Segment Start: Recorded data
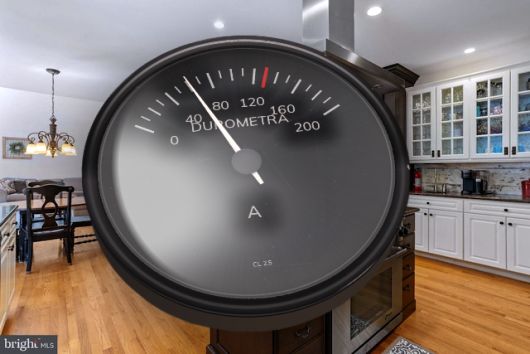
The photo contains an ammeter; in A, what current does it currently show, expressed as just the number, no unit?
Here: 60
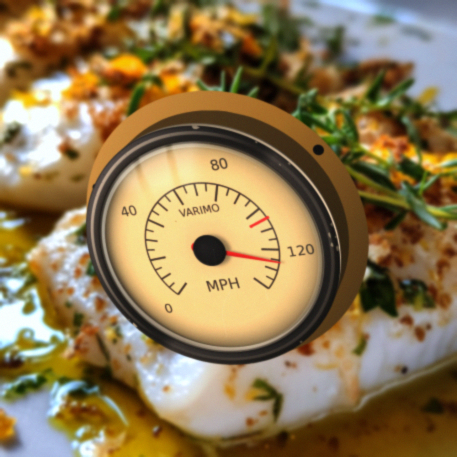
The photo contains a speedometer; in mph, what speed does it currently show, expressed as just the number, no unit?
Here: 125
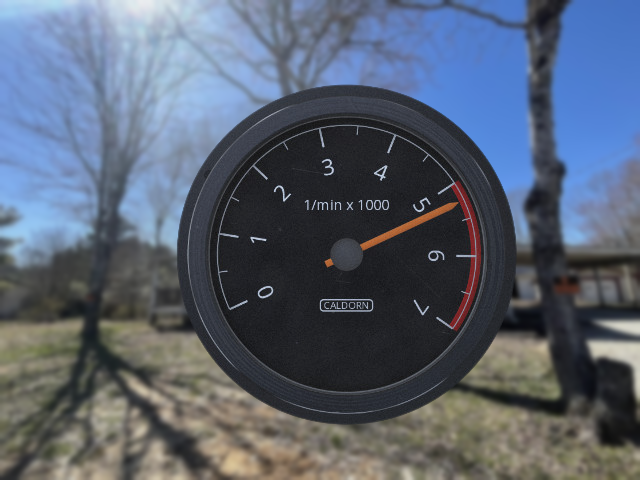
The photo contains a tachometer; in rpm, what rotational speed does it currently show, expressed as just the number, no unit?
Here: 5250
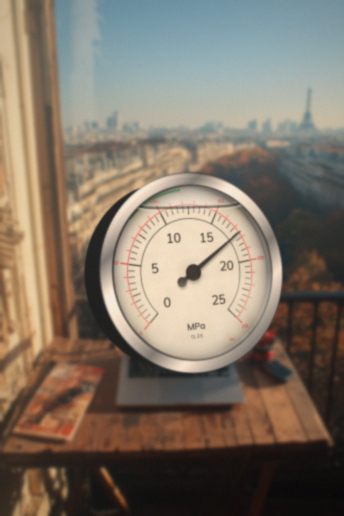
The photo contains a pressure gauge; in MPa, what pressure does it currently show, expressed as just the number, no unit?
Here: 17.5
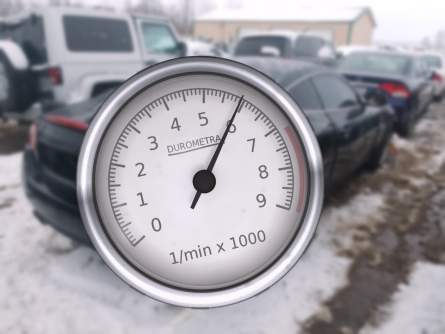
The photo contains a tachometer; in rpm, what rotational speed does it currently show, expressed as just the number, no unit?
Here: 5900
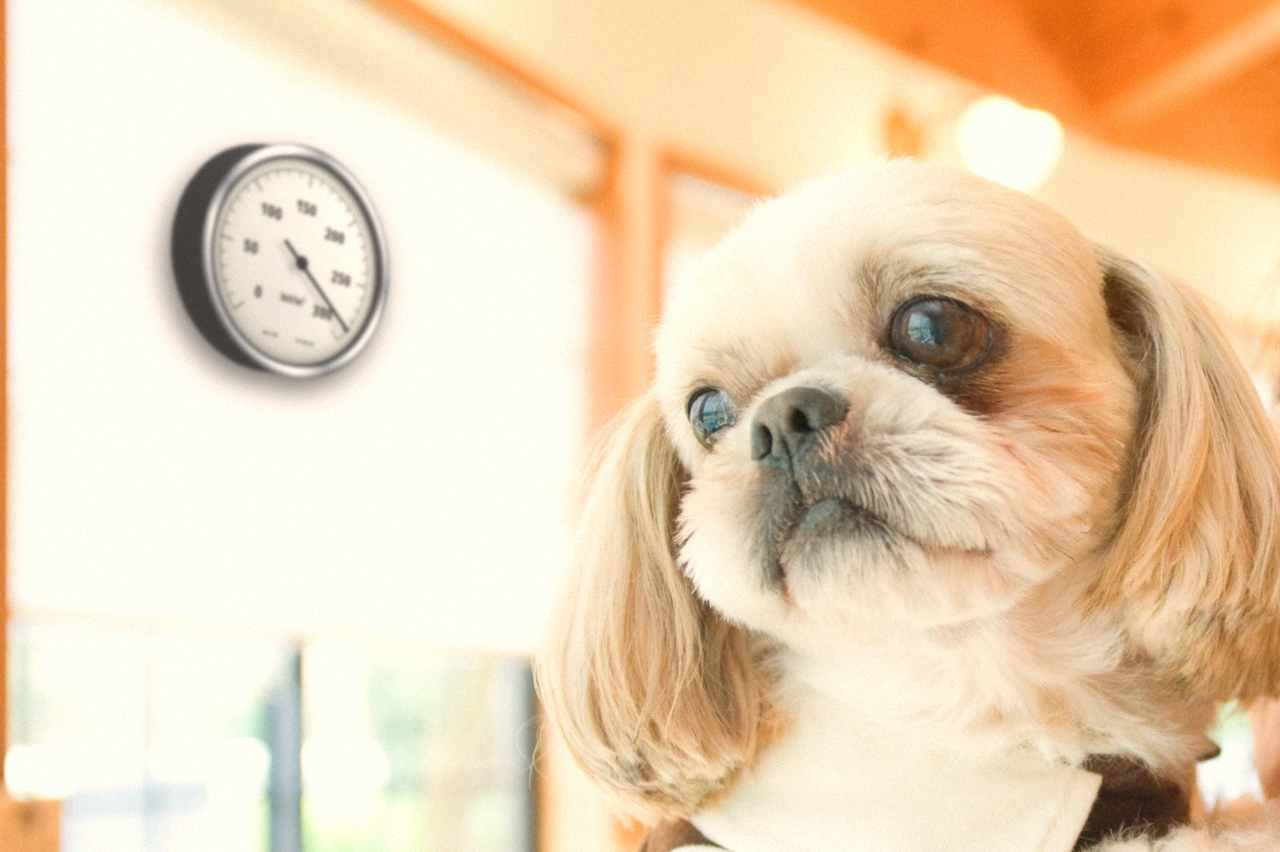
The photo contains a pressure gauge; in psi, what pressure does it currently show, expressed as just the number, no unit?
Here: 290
Segment End: Recorded data
Segment Start: Recorded data
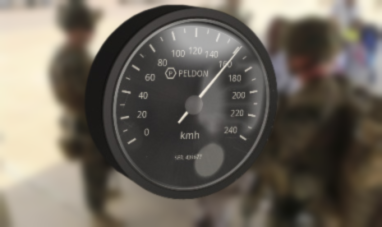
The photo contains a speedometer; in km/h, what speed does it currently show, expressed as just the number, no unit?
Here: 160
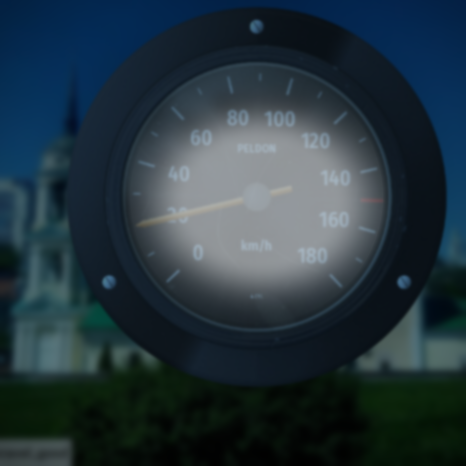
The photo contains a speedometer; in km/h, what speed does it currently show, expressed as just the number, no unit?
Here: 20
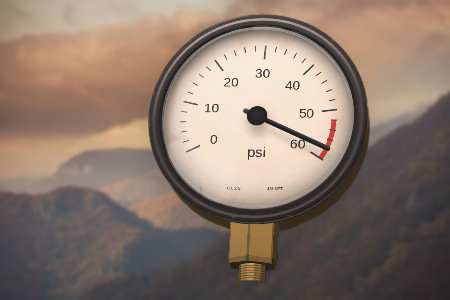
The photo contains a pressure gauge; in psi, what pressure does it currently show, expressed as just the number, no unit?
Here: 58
Segment End: Recorded data
**Work instructions**
Pick out every line in the data above that contains the word "Here", and copy each one out in full.

**Response to the exercise**
Here: 60
Here: 125
Here: 5250
Here: 17.5
Here: 5900
Here: 290
Here: 160
Here: 20
Here: 58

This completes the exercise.